Trailblazing technology can detect acute pressure changes in heart
Researchers have used cutting-edge imaging technology to measure acute pressure changes inside the heart – work that has also helped them pinpoint why a widely used drug given to help calculate blood flow through the organ causes breathlessness in some patients.
The state-of-the-art technology uses magnetic resonance imaging (MRI) to create detailed pictures of the heart.
Using the new technology, the team from the University of East Anglia in the UK discovered that pressure inside the heart goes up when a specific medication called adenosine is given for testing blood flow.
They also found out why adenosine – which is a naturally occurring substance that relaxes and dilates the blood vessels and is used to help restore normal heartbeats in people with certain rhythm disorders – makes patients breathless during the test.
The team – whose work has been published in the journal BMC Cardiovascular Disorders – say their findings could help doctors better diagnose and monitor patients with heart disease and heart failure.
Lead researcher Dr Pankaj Garg, from UEA’s Norwich Medical School, said: “When patients present with symptoms of heart disease, doctors use a special test called heart MRI to take detailed pictures of the heart and see how well it is working.
“Sometimes, patients are given a special medication called adenosine during the heart MRI test to see how blood flows through the heart, and it can cause breathlessness.
“We wanted to better understand the way that the heart functions, and why patients become breathless when given adenosine.”

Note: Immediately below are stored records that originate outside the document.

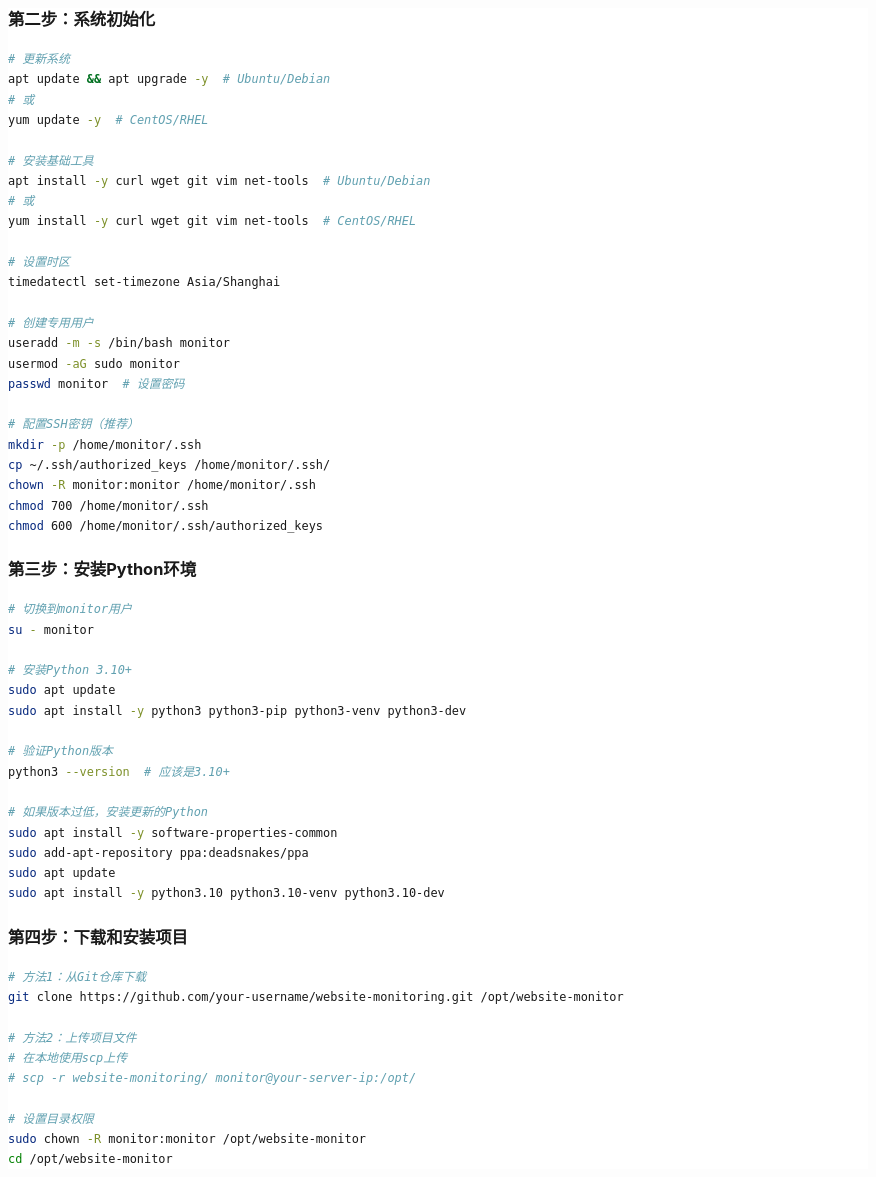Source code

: ### 第二步：系统初始化

```bash
# 更新系统
apt update && apt upgrade -y  # Ubuntu/Debian
# 或
yum update -y  # CentOS/RHEL

# 安装基础工具
apt install -y curl wget git vim net-tools  # Ubuntu/Debian
# 或
yum install -y curl wget git vim net-tools  # CentOS/RHEL

# 设置时区
timedatectl set-timezone Asia/Shanghai

# 创建专用用户
useradd -m -s /bin/bash monitor
usermod -aG sudo monitor
passwd monitor  # 设置密码

# 配置SSH密钥（推荐）
mkdir -p /home/monitor/.ssh
cp ~/.ssh/authorized_keys /home/monitor/.ssh/
chown -R monitor:monitor /home/monitor/.ssh
chmod 700 /home/monitor/.ssh
chmod 600 /home/monitor/.ssh/authorized_keys
```

### 第三步：安装Python环境

```bash
# 切换到monitor用户
su - monitor

# 安装Python 3.10+
sudo apt update
sudo apt install -y python3 python3-pip python3-venv python3-dev

# 验证Python版本
python3 --version  # 应该是3.10+

# 如果版本过低，安装更新的Python
sudo apt install -y software-properties-common
sudo add-apt-repository ppa:deadsnakes/ppa
sudo apt update
sudo apt install -y python3.10 python3.10-venv python3.10-dev
```

### 第四步：下载和安装项目

```bash
# 方法1：从Git仓库下载
git clone https://github.com/your-username/website-monitoring.git /opt/website-monitor

# 方法2：上传项目文件
# 在本地使用scp上传
# scp -r website-monitoring/ monitor@your-server-ip:/opt/

# 设置目录权限
sudo chown -R monitor:monitor /opt/website-monitor
cd /opt/website-monitor
```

The UEA team worked with researchers at the University of Leeds and studied 33 patients referred for a stress cardiac MRI.
This test is performed to help evaluate the blood flow in the heart arteries, looking for blockages.
The research team took pictures of the patient’s heart when it was resting and when it was working hard after being given adenosine.
Dr Garg explained: “Adenosine mimics the effect of exercise on the heart while the patient is lying down on the scanner. And we discovered why it makes patients get out of breath.
Postgraduate researcher Hosamadin Assadi, also from UEA’s Norwich Medical School, added: “We looked at the top chamber of the heart, called the left atrium, and also looked at the lower part of the heart, called the left ventricle.
“We used advanced software to measure and study the heart, and we also estimated the pressures inside the heart before and after giving the medication.
“Our study shows that after giving patients adenosine, the heart’s left atrium got bigger really fast – just before the blood flowed out.
“This is important as it shows that the previously published heart MRI pressure model is adaptable to acute changes in the heart and can be more broadly used to diagnose and monitor heart disease – in particular heart failure.
“We also found that a measure called LVFP, which tells us about the pressure inside the heart, went up when the heart was working hard.”
Dr Garg’s previous work showed that a 4D heart MRI scan can create detailed flow images of the heart, and how this non-invasive imaging technique can measure the peak velocity of blood flow in the heart accurately and precisely.
The scan takes just six to eight minutes and can provide precise imaging of the heart valves and the flow inside the heart in three-dimensions, helping doctors determine the best course of treatment for patients.
“This work strengthens the notion of using heart MRI to measure pressures inside the heart,” Dr Garg said.